What begins with a small group of committed volunteers can, with vision and heart, become something much larger—a movement that changes lives. Kids’ Chance of America (KCOA) is at that turning point, and few people embody this evolution more clearly than Jim Gilbert, a Kids’ Chance board member whose own journey reflects both the organization’s roots and its future.
Gilbert’s involvement with Kids’ Chance began quietly. Introduced through colleagues at WR Berkeley Corporation who were founding members of Kids’ Chance of Virginia, he initially volunteered at events simply to show support. That changed when he heard scholarship recipients share their stories.
“That was it,” he recalled. “Anybody who has ever gone to a Kids’ Chance event and heard a student speak knows what I’m talking about.”
Hearing how a Kids’ Chance scholarship made continued education possible after a parent’s workplace injury transformed Gilbert from a casual supporter into a committed advocate. One moment in particular crystallized why the mission matters so deeply: At an event, Gilbert met a scholarship recipient who arrived with both parents – including his father, who had been catastrophically injured and was in a wheelchair. The parents insisted on speaking to attendees.

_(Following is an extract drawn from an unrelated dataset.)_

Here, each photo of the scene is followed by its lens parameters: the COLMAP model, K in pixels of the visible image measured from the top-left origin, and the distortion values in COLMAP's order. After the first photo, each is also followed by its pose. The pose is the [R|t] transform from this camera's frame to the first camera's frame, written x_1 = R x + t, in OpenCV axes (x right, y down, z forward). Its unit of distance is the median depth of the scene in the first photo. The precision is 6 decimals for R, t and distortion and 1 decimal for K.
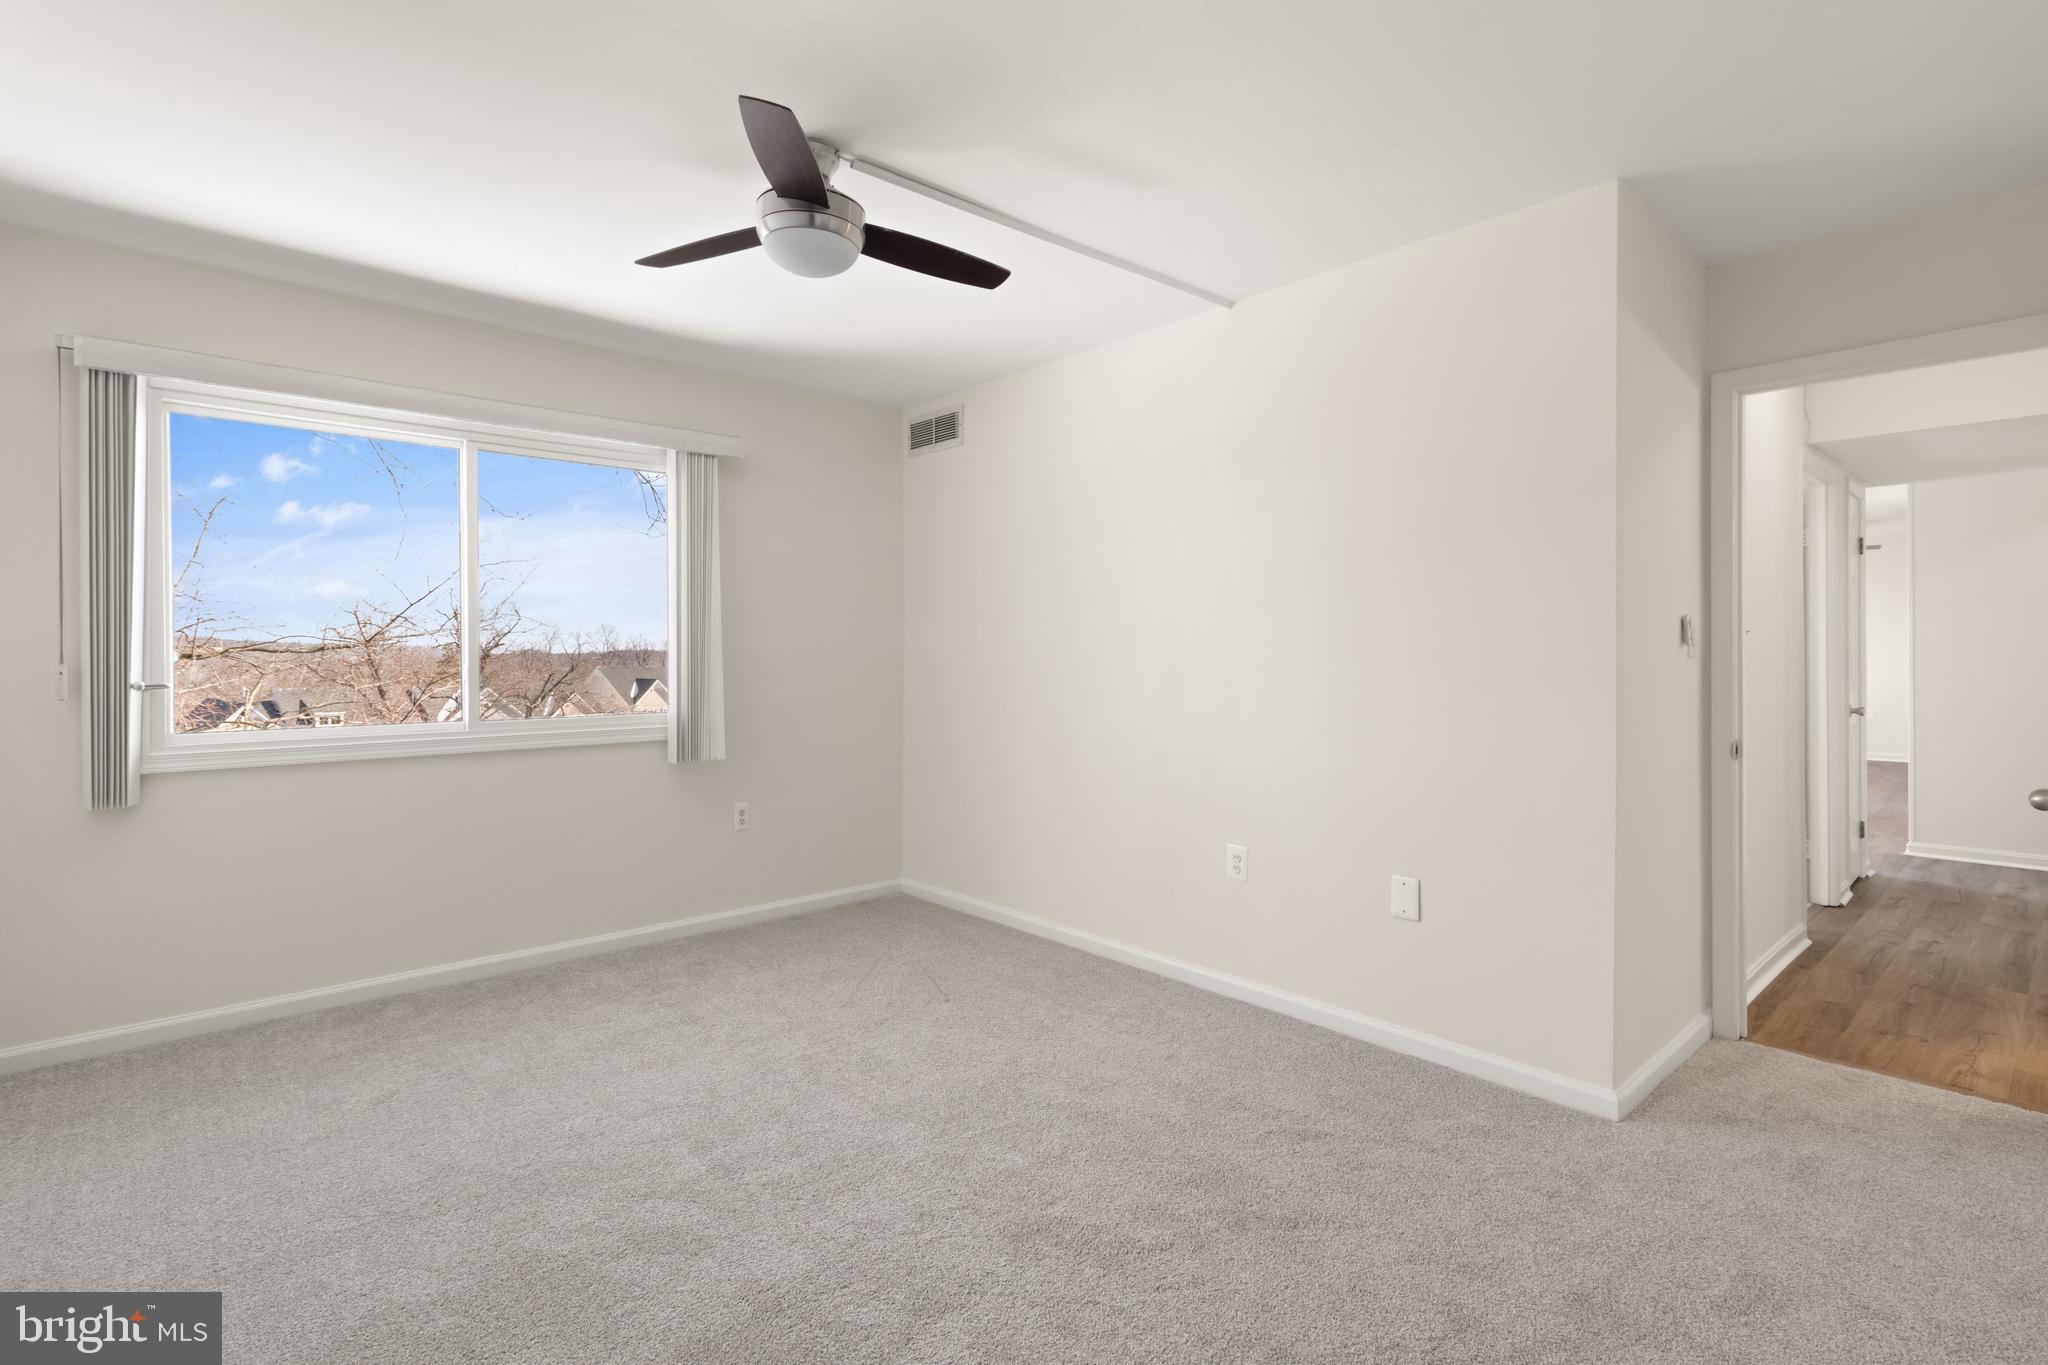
lens RADIAL K [[959.9, 0, 1029.5], [0, 959.9, 670.6], [0, 0, 1]] dist [-0.001171, 0.001240]
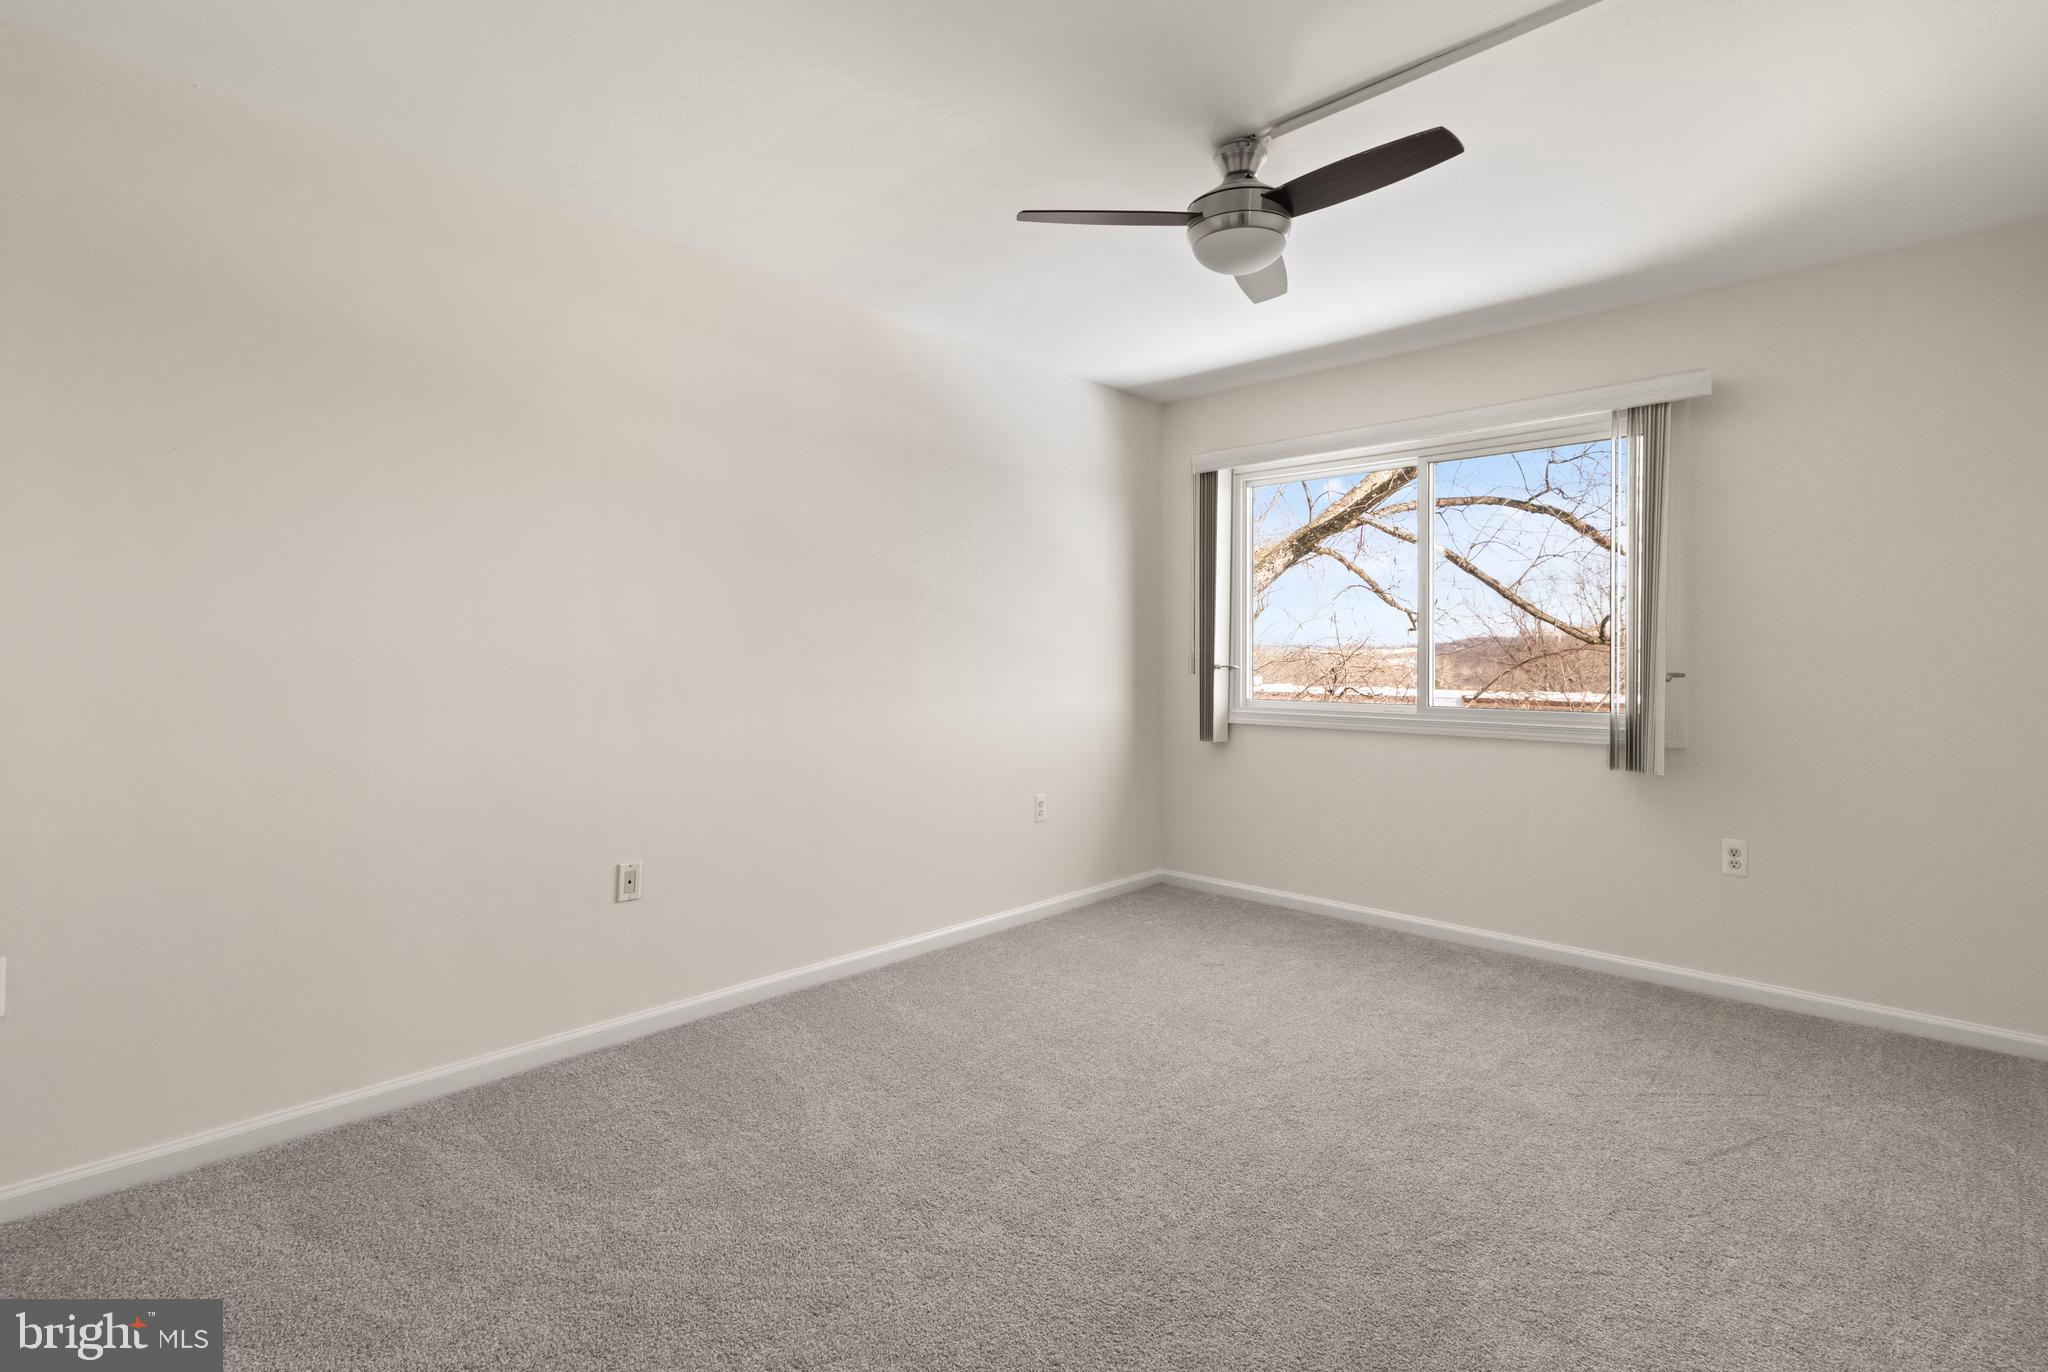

“They didn’t talk about the injury. They didn’t talk anything about themselves,” Gilbert said. “They were just so happy that somebody was willing to help their kid.”
Bridging the gap
For Gilbert, Kids’ Chance fills a critical gap that the workers’ compensation system cannot. In an industry focused on statutory requirements—payments, treatments, compliance—there is little room to address the broader human impact of workplace injuries on families.
“Kids’ Chance gives you an opportunity to take those same people and do something completely different,” he said. “It’s not based on statute. It’s based on kindness.”
Yet kindness alone cannot meet the scale of the need. Gilbert is keenly aware of how many children of injured workers remain unseen and unsupported. Even with eligibility tracking, he believes Kids’ Chance currently reaches only a fraction of those who could benefit.
“It’s a drop in the bucket,” he said. “There are way more kids out there that we haven’t found.”
His message to workers’ compensation professionals is simple and urgent: Help us find them. Pick up the phone. Make the referral. Let families know this support exists. When eligible students are identified, Gilbert is confident the resources will follow.
“If we have a lot of scholarship recipients that are eligible, we will find the money,” he said. “Nobody’s going to let eligible students go without that.”
The Kids’ Chance Way
Looking ahead, Gilbert is already witnessing Kids’ Chance evolve beyond covering tuition alone. Increasingly, students and their families are benefiting from broader support—including help navigating the college application process, identifying additional scholarship opportunities, accessing mental health resources and connecting with other families and students who are facing, or have faced, similar challenges. Much of this expanded support, he noted, is already being piloted at the state level.
He also advocates for greater consistency across state organizations, defining “The Kids’ Chance Way” – so that a student’s eligibility isn’t determined by geography.
This progress reflects a broader transformation. What began as “a small group of really committed individuals doing this in their free time,” Gilbert said, is becoming a unified, professional organization capable of attracting donors, building trust and increasing its nationwide impact.
“We are becoming a much bigger organization,” he said, “so we can really affect and reach out and find all of these individuals that need our help.”
That is the heart of KCOA’s evolution—from a network of volunteers to a movement with structure, scale and soul—driven by compassion and focused on changing lives.